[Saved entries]
= Beginning of Section =

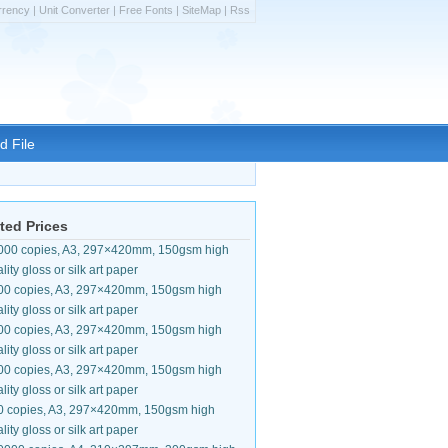
rrency
|
Unit Converter
|
Free Fonts
|
SiteMap
|
Rss
d File
ted Prices
000 copies, A3, 297×420mm, 150gsm high
lity gloss or silk art paper
00 copies, A3, 297×420mm, 150gsm high
lity gloss or silk art paper
00 copies, A3, 297×420mm, 150gsm high
lity gloss or silk art paper
00 copies, A3, 297×420mm, 150gsm high
lity gloss or silk art paper
0 copies, A3, 297×420mm, 150gsm high
lity gloss or silk art paper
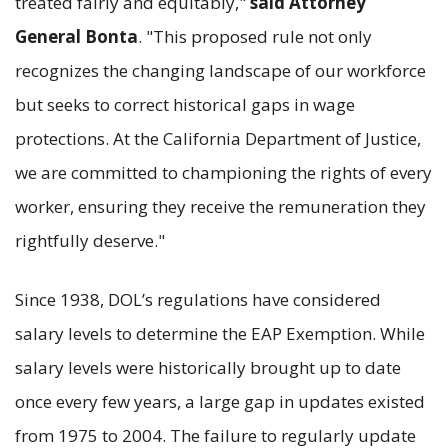
treated fairly and equitably,"
said Attorney
General Bonta
. "This proposed rule not only
recognizes the changing landscape of our workforce
but seeks to correct historical gaps in wage
protections. At the California Department of Justice,
we are committed to championing the rights of every
worker, ensuring they receive the remuneration they
rightfully deserve."
Since 1938, DOL’s regulations have considered
salary levels to determine the EAP Exemption. While
salary levels were historically brought up to date
once every few years, a large gap in updates existed
from 1975 to 2004. The failure to regularly update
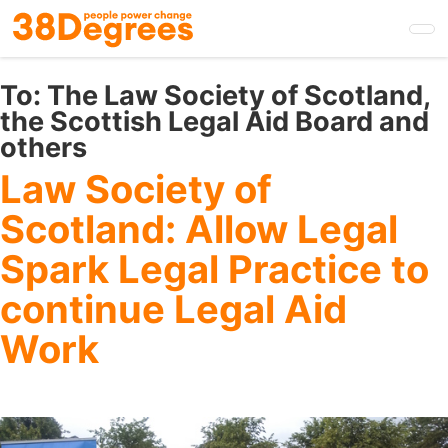
Skip
to
main
content
To:
The Law Society of Scotland,
the Scottish Legal Aid Board and
others
Law Society of
Scotland: Allow Legal
Spark Legal Practice to
continue Legal Aid
Work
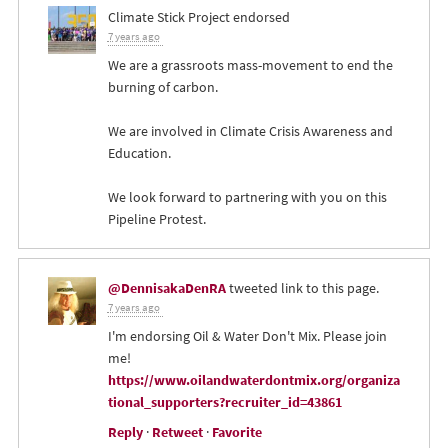
Climate Stick Project endorsed
7 years ago
We are a grassroots mass-movement to end the
burning of carbon.
We are involved in Climate Crisis Awareness and
Education.
We look forward to partnering with you on this
Pipeline Protest.
@DennisakaDenRA
tweeted link to this page.
7 years ago
I'm endorsing Oil & Water Don't Mix. Please join
me!
https://www.oilandwaterdontmix.org/organiza
tional_supporters?recruiter_id=43861
Reply
·
Retweet
·
Favorite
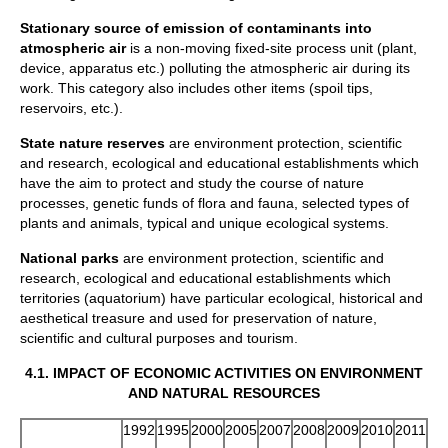
Stationary source of emission of contaminants into
atmospheric air
is a non-moving fixed-site process unit (plant,
device, apparatus etc.) polluting the atmospheric air during its
work. This category also includes other items (spoil tips,
reservoirs, etc.).
State
nature reserves
are environment protection, scientific
and research, ecological and educational establishments which
have the aim to protect and study the course of nature
processes, genetic funds of flora and fauna, selected types of
plants and animals, typical and unique ecological systems.
National parks
are environment protection, scientific and
research, ecological and educational establishments which
territories (aquatorium) have particular ecological, historical and
aesthetical treasure and used for preservation of nature,
scientific and cultural purposes and tourism.
4.1.
IMPACT OF ECONOMIC ACTIVITIES ON ENVIRONMENT
AND NATURAL RESOURCES
1992
1995
2000
2005
2007
2008
2009
2010
2011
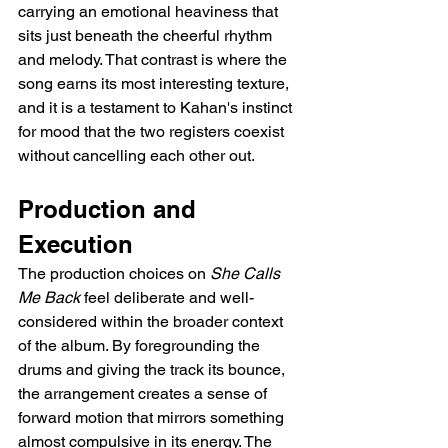
carrying an emotional heaviness that 
sits just beneath the cheerful rhythm 
and melody. That contrast is where the 
song earns its most interesting texture, 
and it is a testament to Kahan's instinct 
for mood that the two registers coexist 
without cancelling each other out.
Production and 
Execution
The production choices on 
She Calls 
Me Back
 feel deliberate and well-
considered within the broader context 
of the album. By foregrounding the 
drums and giving the track its bounce, 
the arrangement creates a sense of 
forward motion that mirrors something 
almost compulsive in its energy. The 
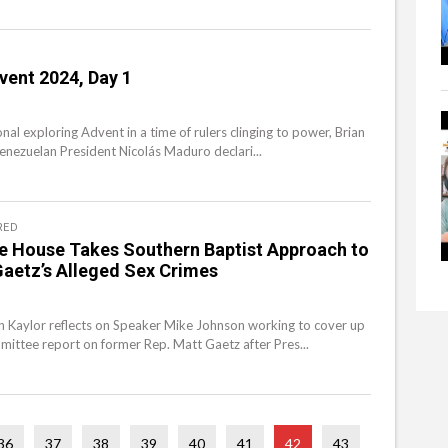
vent 2024, Day 1
onal exploring Advent in a time of rulers clinging to power, Brian
Venezuelan President Nicolás Maduro declari...
RED
he House Takes Southern Baptist Approach to
aetz’s Alleged Sex Crimes
an Kaylor reflects on Speaker Mike Johnson working to cover up
ittee report on former Rep. Matt Gaetz after Pres...
36
37
38
39
40
41
42
43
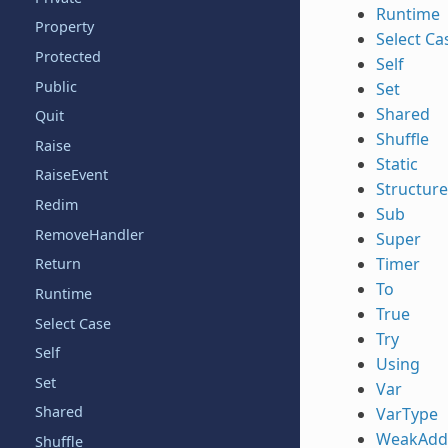
Runtime
Property
Select Ca
Protected
Self
Public
Set
Shared
Quit
Shuffle
Raise
Static
RaiseEvent
Structure
Redim
Sub
RemoveHandler
Super
Timer
Return
To
Runtime
True
Select Case
Try
Self
Using
Set
Var
Shared
VarType
WeakAdd
Shuffle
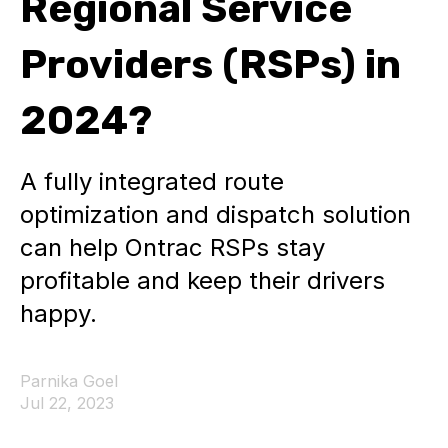
Regional Service
Providers (RSPs) in
2024?
A fully integrated route
optimization and dispatch solution
can help Ontrac RSPs stay
profitable and keep their drivers
happy.
Parnika Goel
Jul 22, 2023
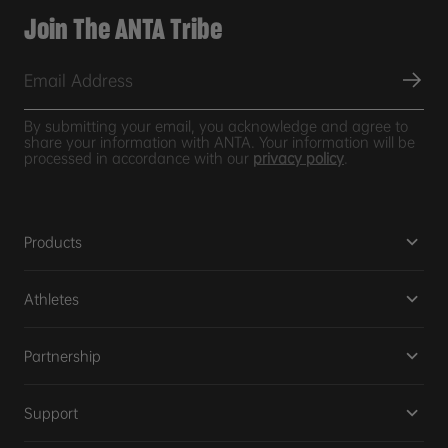
Join The ANTA Tribe
By submitting your email, you acknowledge and agree to
share your information with ANTA. Your information will be
processed in accordance with our
privacy policy
.
Products
Athletes
Partnership
Support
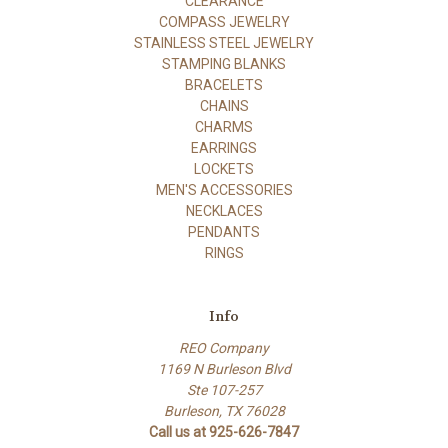
CLEARANCE
COMPASS JEWELRY
STAINLESS STEEL JEWELRY
STAMPING BLANKS
BRACELETS
CHAINS
CHARMS
EARRINGS
LOCKETS
MEN'S ACCESSORIES
NECKLACES
PENDANTS
RINGS
Info
REO Company
1169 N Burleson Blvd
Ste 107-257
Burleson, TX 76028
Call us at 925-626-7847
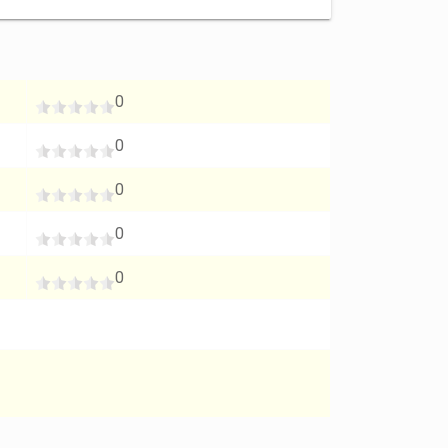
0
0
0
0
0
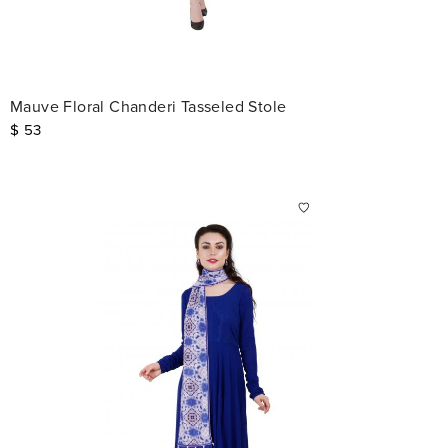
Mauve Floral Chanderi Tasseled Stole
$
53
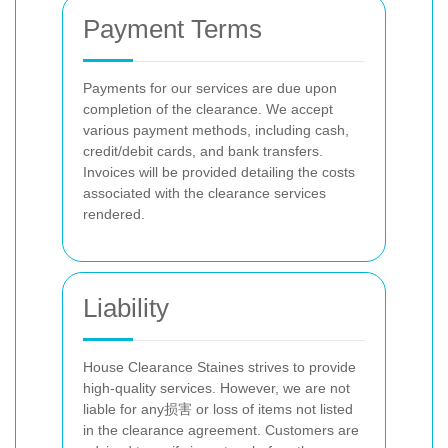
Payment Terms
Payments for our services are due upon
completion of the clearance. We accept
various payment methods, including cash,
credit/debit cards, and bank transfers.
Invoices will be provided detailing the costs
associated with the clearance services
rendered.
Liability
House Clearance Staines strives to provide
high-quality services. However, we are not
liable for any损害 or loss of items not listed
in the clearance agreement. Customers are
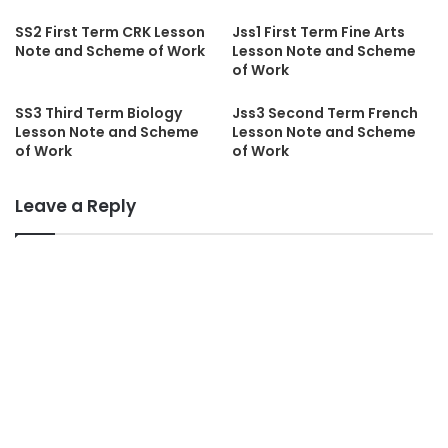
SS2 First Term CRK Lesson
Jss1 First Term Fine Arts
Note and Scheme of Work
Lesson Note and Scheme
of Work
SS3 Third Term Biology
Jss3 Second Term French
Lesson Note and Scheme
Lesson Note and Scheme
of Work
of Work
Leave a Reply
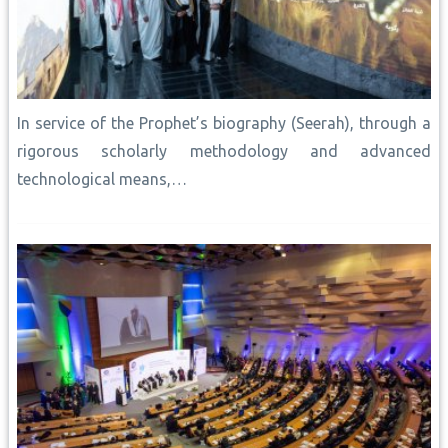
In service of the Prophet’s biography (Seerah), through a
rigorous scholarly methodology and advanced
technological means,…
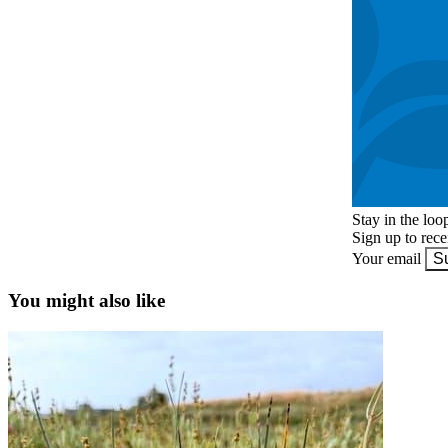
Stay in the loo
Sign up to rec
Your email
S
You might also like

= End of Section =

→ Problem requirements
Above are the records; copy them exactly without the pictures.

→ Your solution
rrency
|
Unit Converter
|
Free Fonts
|
SiteMap
|
Rss
d File
ted Prices
000 copies, A3, 297×420mm, 150gsm high
lity gloss or silk art paper
00 copies, A3, 297×420mm, 150gsm high
lity gloss or silk art paper
00 copies, A3, 297×420mm, 150gsm high
lity gloss or silk art paper
00 copies, A3, 297×420mm, 150gsm high
lity gloss or silk art paper
0 copies, A3, 297×420mm, 150gsm high
lity gloss or silk art paper
treated fairly and equitably,"
said Attorney
General Bonta
. "This proposed rule not only
recognizes the changing landscape of our workforce
but seeks to correct historical gaps in wage
protections. At the California Department of Justice,
we are committed to championing the rights of every
worker, ensuring they receive the remuneration they
rightfully deserve."
Since 1938, DOL’s regulations have considered
salary levels to determine the EAP Exemption. While
salary levels were historically brought up to date
once every few years, a large gap in updates existed
from 1975 to 2004. The failure to regularly update
Skip
to
main
content
To:
The Law Society of Scotland,
the Scottish Legal Aid Board and
others
Law Society of
Scotland: Allow Legal
Spark Legal Practice to
continue Legal Aid
Work
Climate Stick Project endorsed
7 years ago
We are a grassroots mass-movement to end the
burning of carbon.
We are involved in Climate Crisis Awareness and
Education.
We look forward to partnering with you on this
Pipeline Protest.
@DennisakaDenRA
tweeted link to this page.
7 years ago
I'm endorsing Oil & Water Don't Mix. Please join
me!
https://www.oilandwaterdontmix.org/organiza
tional_supporters?recruiter_id=43861
Reply
·
Retweet
·
Favorite
Stationary source of emission of contaminants into
atmospheric air
is a non-moving fixed-site process unit (plant,
device, apparatus etc.) polluting the atmospheric air during its
work. This category also includes other items (spoil tips,
reservoirs, etc.).
State
nature reserves
are environment protection, scientific
and research, ecological and educational establishments which
have the aim to protect and study the course of nature
processes, genetic funds of flora and fauna, selected types of
plants and animals, typical and unique ecological systems.
National parks
are environment protection, scientific and
research, ecological and educational establishments which
territories (aquatorium) have particular ecological, historical and
aesthetical treasure and used for preservation of nature,
scientific and cultural purposes and tourism.
4.1.
IMPACT OF ECONOMIC ACTIVITIES ON ENVIRONMENT
AND NATURAL RESOURCES
1992
1995
2000
2005
2007
2008
2009
2010
2011
carrying an emotional heaviness that 
sits just beneath the cheerful rhythm 
and melody. That contrast is where the 
song earns its most interesting texture, 
and it is a testament to Kahan's instinct 
for mood that the two registers coexist 
without cancelling each other out.
Production and 
Execution
The production choices on 
She Calls 
Me Back
 feel deliberate and well-
considered within the broader context 
of the album. By foregrounding the 
drums and giving the track its bounce, 
the arrangement creates a sense of 
forward motion that mirrors something 
almost compulsive in its energy. The 
vent 2024, Day 1
onal exploring Advent in a time of rulers clinging to power, Brian
Venezuelan President Nicolás Maduro declari...
RED
he House Takes Southern Baptist Approach to
aetz’s Alleged Sex Crimes
an Kaylor reflects on Speaker Mike Johnson working to cover up
ittee report on former Rep. Matt Gaetz after Pres...
36
37
38
39
40
41
42
43
Runtime
Property
Select Ca
Protected
Self
Public
Set
Shared
Quit
Shuffle
Raise
Static
RaiseEvent
Structure
Redim
Sub
RemoveHandler
Super
Timer
Return
To
Runtime
True
Select Case
Try
Self
Using
Set
Var
Shared
VarType
WeakAdd
Shuffle
Regional Service
Providers (RSPs) in
2024?
A fully integrated route
optimization and dispatch solution
can help Ontrac RSPs stay
profitable and keep their drivers
happy.
Parnika Goel
Jul 22, 2023
Join The ANTA Tribe
By submitting your email, you acknowledge and agree to
share your information with ANTA. Your information will be
processed in accordance with our
privacy policy
.
Products
Athletes
Partnership
Support
CLEARANCE
COMPASS JEWELRY
STAINLESS STEEL JEWELRY
STAMPING BLANKS
BRACELETS
CHAINS
CHARMS
EARRINGS
LOCKETS
MEN'S ACCESSORIES
NECKLACES
PENDANTS
RINGS
Info
REO Company
1169 N Burleson Blvd
Ste 107-257
Burleson, TX 76028
Call us at 925-626-7847
0
0
0
0
0
Mauve Floral Chanderi Tasseled Stole
$
53
Payment Terms
Payments for our services are due upon
completion of the clearance. We accept
various payment methods, including cash,
credit/debit cards, and bank transfers.
Invoices will be provided detailing the costs
associated with the clearance services
rendered.
Liability
House Clearance Staines strives to provide
high-quality services. However, we are not
liable for any损害 or loss of items not listed
in the clearance agreement. Customers are
SS2 First Term CRK Lesson
Jss1 First Term Fine Arts
Note and Scheme of Work
Lesson Note and Scheme
of Work
SS3 Third Term Biology
Jss3 Second Term French
Lesson Note and Scheme
Lesson Note and Scheme
of Work
of Work
Leave a Reply
In service of the Prophet’s biography (Seerah), through a
rigorous scholarly methodology and advanced
technological means,…
Stay in the loo
Sign up to rec
Your email
S
You might also like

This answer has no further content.